Les maires des petites et moyennes communes ont, de leur côté, un intérêt évident à rester dans le jeu. Ils ont besoin de l’intercommunalité pour financer des réseaux, mutualiser des services et porter des projets qu’ils ne pourraient pas assumer seuls. Mais ils n’ont aucun intérêt à devenir de simples relais d’une ville-centre plus puissante qu’eux.
Ce qu’il faut surveiller maintenant
Le vrai test commence après l’élection. Il faudra regarder la composition de l’exécutif, les délégations confiées aux vice-présidents, puis la manière dont les dossiers seront partagés entre Perpignan et les autres communes. C’est là que se verra si la promesse de gouvernance partagée tient vraiment.

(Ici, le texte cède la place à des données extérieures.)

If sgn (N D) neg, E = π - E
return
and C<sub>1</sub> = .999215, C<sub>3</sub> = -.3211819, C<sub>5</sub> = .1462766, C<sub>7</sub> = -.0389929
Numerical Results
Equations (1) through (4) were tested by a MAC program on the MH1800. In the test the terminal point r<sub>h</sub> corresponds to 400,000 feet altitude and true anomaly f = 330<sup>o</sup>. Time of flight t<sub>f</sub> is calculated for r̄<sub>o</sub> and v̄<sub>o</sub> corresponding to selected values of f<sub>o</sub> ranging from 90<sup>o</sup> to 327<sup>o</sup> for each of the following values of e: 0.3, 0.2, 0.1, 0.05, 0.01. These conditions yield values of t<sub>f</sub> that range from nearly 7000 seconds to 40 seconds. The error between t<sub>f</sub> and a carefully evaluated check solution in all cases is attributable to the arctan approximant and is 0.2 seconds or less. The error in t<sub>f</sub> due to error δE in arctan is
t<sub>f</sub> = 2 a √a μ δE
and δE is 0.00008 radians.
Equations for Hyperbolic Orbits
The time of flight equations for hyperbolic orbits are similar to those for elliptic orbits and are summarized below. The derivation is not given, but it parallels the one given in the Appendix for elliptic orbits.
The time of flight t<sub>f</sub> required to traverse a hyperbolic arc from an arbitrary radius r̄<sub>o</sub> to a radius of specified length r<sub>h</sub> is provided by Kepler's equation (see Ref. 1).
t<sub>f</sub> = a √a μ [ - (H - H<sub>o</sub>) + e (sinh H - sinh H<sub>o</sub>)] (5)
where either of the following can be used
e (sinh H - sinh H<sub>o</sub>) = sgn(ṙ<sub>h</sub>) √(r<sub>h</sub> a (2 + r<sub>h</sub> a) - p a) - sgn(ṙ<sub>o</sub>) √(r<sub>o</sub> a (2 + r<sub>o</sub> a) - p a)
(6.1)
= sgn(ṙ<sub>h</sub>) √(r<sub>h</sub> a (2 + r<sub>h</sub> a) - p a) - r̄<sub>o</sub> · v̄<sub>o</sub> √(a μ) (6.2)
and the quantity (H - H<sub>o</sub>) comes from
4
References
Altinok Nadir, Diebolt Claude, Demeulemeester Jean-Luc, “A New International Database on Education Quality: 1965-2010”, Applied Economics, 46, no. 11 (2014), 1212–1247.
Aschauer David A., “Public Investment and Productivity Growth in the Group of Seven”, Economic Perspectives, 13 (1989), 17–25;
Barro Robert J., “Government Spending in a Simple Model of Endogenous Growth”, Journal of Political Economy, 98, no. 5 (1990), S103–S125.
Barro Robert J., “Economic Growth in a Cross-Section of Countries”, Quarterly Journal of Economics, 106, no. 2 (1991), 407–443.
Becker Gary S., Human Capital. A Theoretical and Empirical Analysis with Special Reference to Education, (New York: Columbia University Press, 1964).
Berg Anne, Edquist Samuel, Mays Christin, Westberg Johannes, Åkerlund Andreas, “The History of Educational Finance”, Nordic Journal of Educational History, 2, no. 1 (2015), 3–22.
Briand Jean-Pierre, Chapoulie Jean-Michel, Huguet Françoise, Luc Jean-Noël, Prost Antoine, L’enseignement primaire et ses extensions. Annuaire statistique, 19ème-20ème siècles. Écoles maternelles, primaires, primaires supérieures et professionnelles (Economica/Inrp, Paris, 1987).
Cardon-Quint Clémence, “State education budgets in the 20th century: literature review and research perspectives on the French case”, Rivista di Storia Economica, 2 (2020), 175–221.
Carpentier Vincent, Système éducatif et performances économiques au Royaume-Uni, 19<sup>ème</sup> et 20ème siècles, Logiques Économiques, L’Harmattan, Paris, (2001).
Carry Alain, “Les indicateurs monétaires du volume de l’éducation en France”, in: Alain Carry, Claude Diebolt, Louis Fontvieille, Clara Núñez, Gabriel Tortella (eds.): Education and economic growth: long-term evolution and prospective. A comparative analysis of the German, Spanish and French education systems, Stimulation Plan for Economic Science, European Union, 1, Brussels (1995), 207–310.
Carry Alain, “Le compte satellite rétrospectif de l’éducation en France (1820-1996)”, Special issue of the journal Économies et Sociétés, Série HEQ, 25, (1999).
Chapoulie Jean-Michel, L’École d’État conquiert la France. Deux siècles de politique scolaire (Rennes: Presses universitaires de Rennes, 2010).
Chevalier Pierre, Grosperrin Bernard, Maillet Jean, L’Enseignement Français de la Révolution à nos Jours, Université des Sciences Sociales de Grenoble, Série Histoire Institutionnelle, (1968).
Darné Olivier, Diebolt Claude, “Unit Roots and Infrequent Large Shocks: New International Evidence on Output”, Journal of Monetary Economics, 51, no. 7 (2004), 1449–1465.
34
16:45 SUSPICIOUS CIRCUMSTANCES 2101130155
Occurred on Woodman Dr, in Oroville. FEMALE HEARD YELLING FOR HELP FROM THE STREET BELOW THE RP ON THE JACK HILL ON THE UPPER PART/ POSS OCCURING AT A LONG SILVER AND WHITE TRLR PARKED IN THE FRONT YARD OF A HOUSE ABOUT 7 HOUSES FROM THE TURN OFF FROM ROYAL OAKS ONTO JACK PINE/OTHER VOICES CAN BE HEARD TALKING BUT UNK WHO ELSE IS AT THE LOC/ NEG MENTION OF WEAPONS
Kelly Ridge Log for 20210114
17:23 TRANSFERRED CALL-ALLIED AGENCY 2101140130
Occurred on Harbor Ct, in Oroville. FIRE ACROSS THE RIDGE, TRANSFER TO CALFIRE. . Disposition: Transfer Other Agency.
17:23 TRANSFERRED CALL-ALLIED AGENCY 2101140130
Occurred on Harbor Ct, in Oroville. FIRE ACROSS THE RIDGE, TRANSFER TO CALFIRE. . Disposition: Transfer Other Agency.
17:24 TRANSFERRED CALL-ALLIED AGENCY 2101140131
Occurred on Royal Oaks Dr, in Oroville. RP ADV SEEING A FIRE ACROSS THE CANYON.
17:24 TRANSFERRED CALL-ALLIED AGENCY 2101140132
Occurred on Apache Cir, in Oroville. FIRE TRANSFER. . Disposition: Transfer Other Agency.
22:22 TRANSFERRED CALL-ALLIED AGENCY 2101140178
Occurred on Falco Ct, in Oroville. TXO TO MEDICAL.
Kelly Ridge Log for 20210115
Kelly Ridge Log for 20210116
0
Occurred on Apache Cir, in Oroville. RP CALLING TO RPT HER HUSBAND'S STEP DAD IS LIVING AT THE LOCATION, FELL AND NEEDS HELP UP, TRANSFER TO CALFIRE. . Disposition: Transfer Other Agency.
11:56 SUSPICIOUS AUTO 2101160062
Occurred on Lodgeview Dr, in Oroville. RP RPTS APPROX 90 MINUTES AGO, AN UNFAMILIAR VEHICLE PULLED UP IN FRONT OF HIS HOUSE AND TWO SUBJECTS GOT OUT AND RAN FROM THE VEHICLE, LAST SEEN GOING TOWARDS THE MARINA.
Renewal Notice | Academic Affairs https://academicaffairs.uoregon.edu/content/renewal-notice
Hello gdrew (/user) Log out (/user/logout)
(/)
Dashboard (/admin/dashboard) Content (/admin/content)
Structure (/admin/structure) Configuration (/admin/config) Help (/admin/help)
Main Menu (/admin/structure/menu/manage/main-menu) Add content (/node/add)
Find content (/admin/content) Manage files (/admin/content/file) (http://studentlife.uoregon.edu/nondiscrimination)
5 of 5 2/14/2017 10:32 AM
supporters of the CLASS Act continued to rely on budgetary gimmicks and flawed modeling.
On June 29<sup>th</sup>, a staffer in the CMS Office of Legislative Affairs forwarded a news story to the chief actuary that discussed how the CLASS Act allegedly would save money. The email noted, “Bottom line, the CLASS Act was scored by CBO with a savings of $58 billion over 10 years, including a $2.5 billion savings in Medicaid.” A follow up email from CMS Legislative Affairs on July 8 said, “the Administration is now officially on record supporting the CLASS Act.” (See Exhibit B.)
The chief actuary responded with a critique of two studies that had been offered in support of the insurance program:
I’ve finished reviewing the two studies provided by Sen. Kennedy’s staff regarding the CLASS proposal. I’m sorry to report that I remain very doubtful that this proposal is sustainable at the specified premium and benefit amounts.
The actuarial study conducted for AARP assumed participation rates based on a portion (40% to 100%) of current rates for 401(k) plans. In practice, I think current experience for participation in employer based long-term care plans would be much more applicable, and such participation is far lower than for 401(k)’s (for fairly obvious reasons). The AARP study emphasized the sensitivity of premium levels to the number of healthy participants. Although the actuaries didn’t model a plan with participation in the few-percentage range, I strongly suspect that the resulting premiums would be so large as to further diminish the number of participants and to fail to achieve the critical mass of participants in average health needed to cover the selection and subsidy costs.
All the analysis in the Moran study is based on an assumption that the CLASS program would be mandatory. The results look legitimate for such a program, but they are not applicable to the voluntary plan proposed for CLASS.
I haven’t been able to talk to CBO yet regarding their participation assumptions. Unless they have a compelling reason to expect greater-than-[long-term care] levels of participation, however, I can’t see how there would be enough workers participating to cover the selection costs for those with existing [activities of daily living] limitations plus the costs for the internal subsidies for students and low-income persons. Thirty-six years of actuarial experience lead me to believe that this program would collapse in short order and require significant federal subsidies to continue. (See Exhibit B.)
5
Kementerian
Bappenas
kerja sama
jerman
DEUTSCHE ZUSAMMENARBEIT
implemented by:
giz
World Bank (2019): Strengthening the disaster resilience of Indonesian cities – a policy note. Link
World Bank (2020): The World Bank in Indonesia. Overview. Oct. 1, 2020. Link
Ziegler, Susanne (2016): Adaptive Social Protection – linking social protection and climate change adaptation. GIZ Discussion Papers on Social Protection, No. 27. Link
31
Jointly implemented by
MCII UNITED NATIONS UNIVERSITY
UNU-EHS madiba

Les prochains arbitrages sur les transports, l’eau, les déchets, le logement et l’aménagement du territoire diront beaucoup plus que le vote du jour. Si la métropole fonctionne comme un outil commun, le territoire peut y gagner en lisibilité et en efficacité. Si, au contraire, elle devient un simple prolongement de la mairie de Perpignan, la résistance des communes voisines risque de monter vite.